I am using this code but the PHP part <?php echo wp_logout_url(); ?> is not rendered.

function choose_bar() {
    $html = <<<HTML
<div class="memlog"><a class="mem-in ttmem x-btn x-btn-small" href="/login/" ><i class="x-icon-globe" data-x-icon="&#xf0ac;"></i>Login</a><a class="mem-out ttmem x-btn x-btn-small" href="<?php echo wp_logout_url(); ?>" title="Logout">Logout</a></div>
HTML;

    return $html;
}

How can I do this?

Answer 1

The problem is that you cannot use PHP tags (<?php ... ?>) inside a heredoc string (the <<<HTML ... HTML; in your code).

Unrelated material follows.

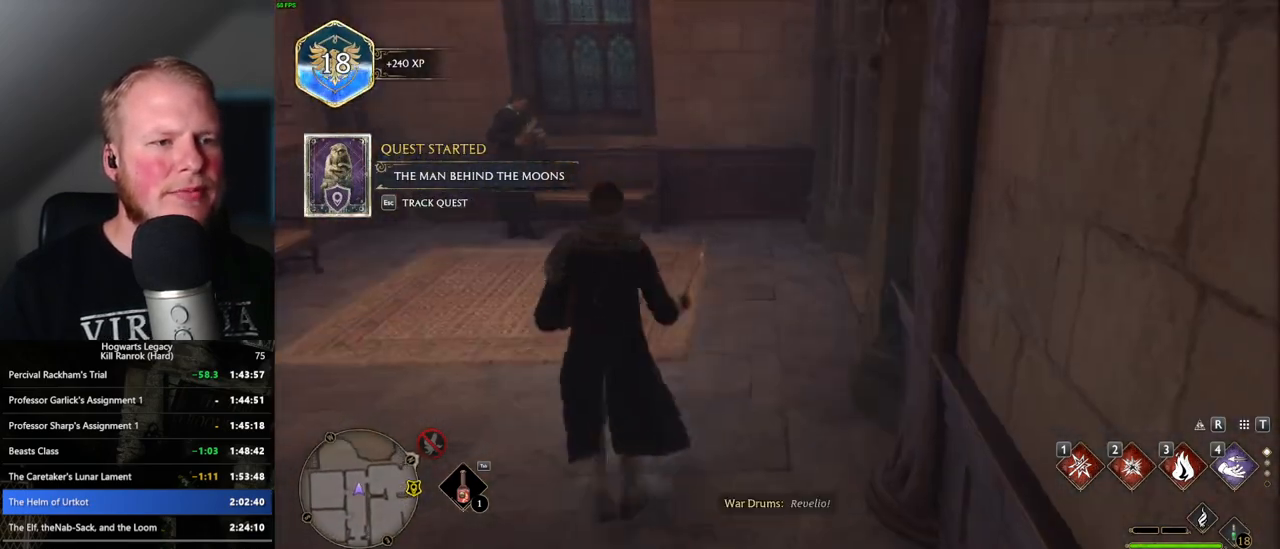
{"keys": [], "mouse": [], "events": [[50, "w", "up"]]}
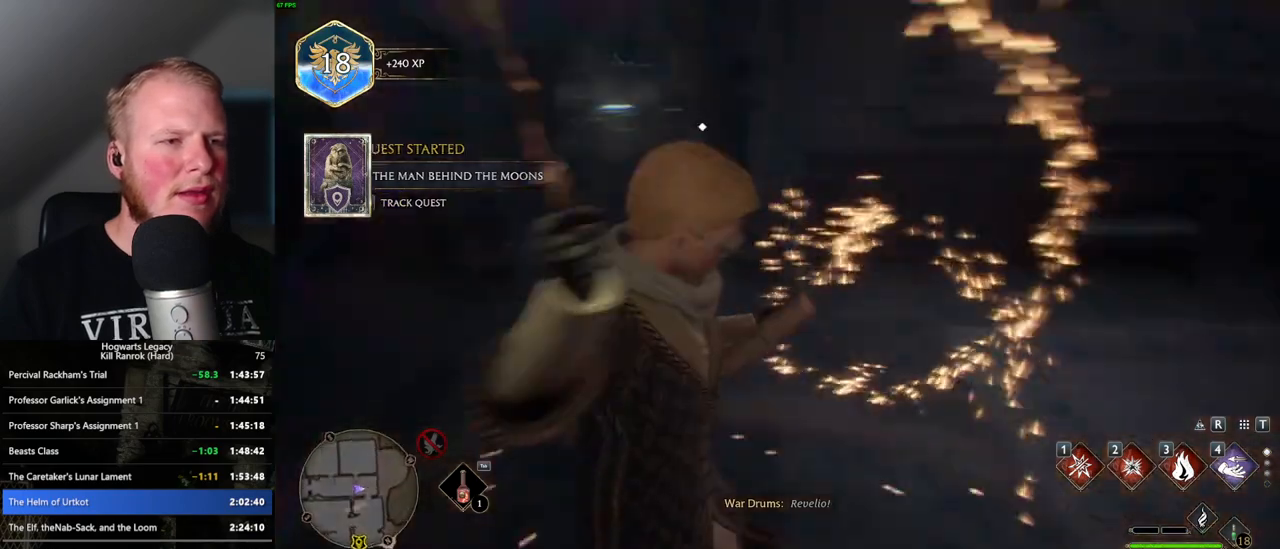
{"keys": ["4"], "mouse": [], "events": [[317, "4", "down"], [400, "4", "up"], [484, "4", "down"]]}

While variables ($foo) are evaluated, functions (wp_logout_url()) and PHP tags are not.

The easiest solution is this: Just define a variable and use it in your HTML instead of calling the function wp_logout_url().

Working example:

function choose_bar() {
    $logoutUrl = wp_logout_url();
    $html = <<<HTML
<div class="memlog"><a class="mem-in ttmem x-btn x-btn-small" href="/login/" ><i class="x-icon-globe" data-x-icon="&#xf0ac;"></i>Login</a><a class="mem-out ttmem x-btn x-btn-small" href="$logoutUrl" title="Logout">Logout</a></div>
HTML;

    return $html;
}

Also, FYI, there's no need for a declaration of $html here; you can just do a return:

function choose_bar() {
    $logoutUrl = wp_logout_url();
    return <<<HTML
<div class="memlog"><a class="mem-in ttmem x-btn x-btn-small" href="/login/" ><i class="x-icon-globe" data-x-icon="&#xf0ac;"></i>Login</a><a class="mem-out ttmem x-btn x-btn-small" href="$logoutUrl" title="Logout">Logout</a></div>
HTML;
}